One approach we like is to have contests or giveaways related to the teaser content – imagine an Instagram Story question with the correct answer being one of the speakers or guest acts for your event. Similar concepts can be hashed out for almost anything you’ve yet to reveal to your audience. You can even explore creating campaign pop-ups that lead your website visitors to your social media teasers. Then, once your teaser info is revealed, you can post readily shareable content with that new information – you both get your audience engaged and let them spread the word about what’s in store.
You can also do some behind-the-scenes social sharing, create content of your team setting up the event and share it. Remember what we said about the people behind the scenes being passionate about their work? They also deserve some time in the limelight. You don’t need to have a videographer following everyone around as they prepare, just some short highlights of what people are doing and what they’re working on – and how this will eventually turn into something great.
People love to share content, a.k.a. social sharing, so long as it’s easy to do so. One has to look at the viral success of the When We Were Young festival – all it took was an image of the list of bands slated to go, and the internet nearly exploded in excitement.
You can make social sharing easy for your audience, employees, and other affiliates by encouraging them to share details about your event. Host your repository of resources that anyone can use to plug your event. It’s already common practice to have wallpapers, schedules, and the like all available for download — go the extra mile and package all that information into formats that are tailor-made for specific social media platforms.
The ideal format will differ from one platform to another, and expecting your fans to go through the trouble of converting or translating it themselves is not good enough these days.

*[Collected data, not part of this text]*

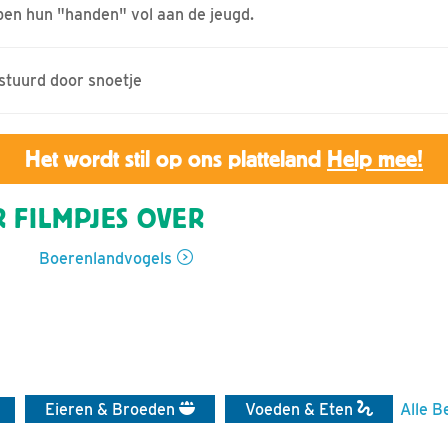
ben hun "handen" vol aan de jeugd.
estuurd door snoetje
Het wordt stil op ons platteland
Help mee!
 FILMPJES OVER
Boerenlandvogels
Eieren & Broeden
Voeden & Eten
Alle B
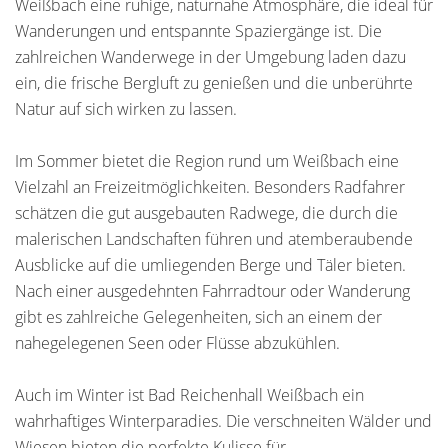
Weißbach eine ruhige, naturnahe Atmosphäre, die ideal für
Wanderungen und entspannte Spaziergänge ist. Die
zahlreichen Wanderwege in der Umgebung laden dazu
ein, die frische Bergluft zu genießen und die unberührte
Natur auf sich wirken zu lassen.
Im Sommer bietet die Region rund um Weißbach eine
Vielzahl an Freizeitmöglichkeiten. Besonders Radfahrer
schätzen die gut ausgebauten Radwege, die durch die
malerischen Landschaften führen und atemberaubende
Ausblicke auf die umliegenden Berge und Täler bieten.
Nach einer ausgedehnten Fahrradtour oder Wanderung
gibt es zahlreiche Gelegenheiten, sich an einem der
nahegelegenen Seen oder Flüsse abzukühlen.
Auch im Winter ist Bad Reichenhall Weißbach ein
wahrhaftiges Winterparadies. Die verschneiten Wälder und
Wiesen bieten die perfekte Kulisse für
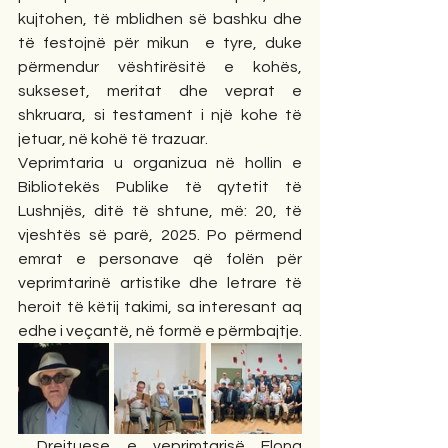
kujtohen, të mblidhen së bashku dhe 
të festojnë për mikun  e tyre, duke 
përmendur vështirësitë e kohës, 
sukseset, meritat dhe veprat e 
shkruara, si testament i një kohe të 
jetuar, në kohë të trazuar.
Veprimtaria u organizua në hollin e 
Bibliotekës Publike të qytetit të 
Lushnjës, ditë të shtune, më: 20, të 
vjeshtës së parë, 2025. Po përmend 
emrat e personave që folën për 
veprimtarinë artistike dhe letrare të 
heroit të këtij takimi, sa interesant aq 
edhe i veçantë, në formë e përmbajtje.
. Drejtuese e veprimtarisë Elona 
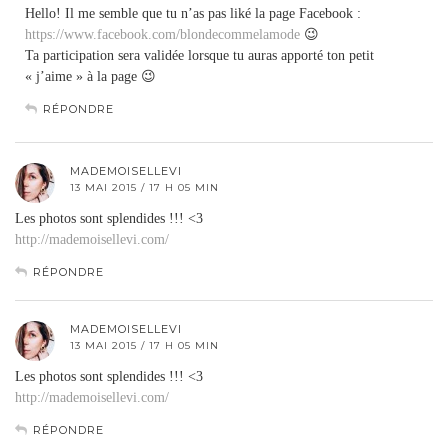
Hello! Il me semble que tu n’as pas liké la page Facebook :
https://www.facebook.com/blondecommelamode
😉
Ta participation sera validée lorsque tu auras apporté ton petit
« j’aime » à la page 😉
RÉPONDRE
MADEMOISELLEVI
13 MAI 2015 / 17 H 05 MIN
Les photos sont splendides !!! <3
http://mademoisellevi.com/
RÉPONDRE
MADEMOISELLEVI
13 MAI 2015 / 17 H 05 MIN
Les photos sont splendides !!! <3
http://mademoisellevi.com/
RÉPONDRE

Organizing your content according to where it’ll work best is something you only need to do once for your event, and it makes everyone else’s lives easier. For example: create square images for Instagram and rectangular images for Twitter – the same information can be on both; you’re just making it more shareable for anyone who wants to do so.
You don’t need to stop there. Create reusable graphics or logos, Facebook profile picture frames, or even custom Instagram filters. So long as they’re all consistent with the aesthetic and messaging of your event, it’s all fair game. We want to give your audience the tools to make your event a part of their lives.

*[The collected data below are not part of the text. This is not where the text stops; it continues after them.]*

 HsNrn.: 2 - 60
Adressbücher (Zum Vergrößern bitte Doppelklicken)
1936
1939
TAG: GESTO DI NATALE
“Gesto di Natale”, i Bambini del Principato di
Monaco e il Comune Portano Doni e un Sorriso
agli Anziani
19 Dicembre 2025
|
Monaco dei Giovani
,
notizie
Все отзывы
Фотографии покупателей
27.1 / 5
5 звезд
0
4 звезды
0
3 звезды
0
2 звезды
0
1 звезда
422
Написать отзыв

7. Give live updates and summaries
The job of hyping the event doesn’t stop when the event starts — we’d argue that you need to do more work as the event happens, not less. Events are increasingly becoming all-virtual or hybrid, which means there’s more opportunity for people worldwide to join. Even in-person attendees are unlikely to catch everything your event has to offer.
To give everyone a chance to fully experience the best of your event, it’s a great idea to go live or post highlights and summaries as soon as possible while the event happens. Maybe a speaker had an incredibly lively presentation – create quotes based on the best parts of the presentation and link to a transcript or summary of what they said. Create a survey to collect valuable data from the attendees. You can take this approach with almost anything – from user-generated content to your planned surprises. This way, no one needs to miss out on the best parts of your event.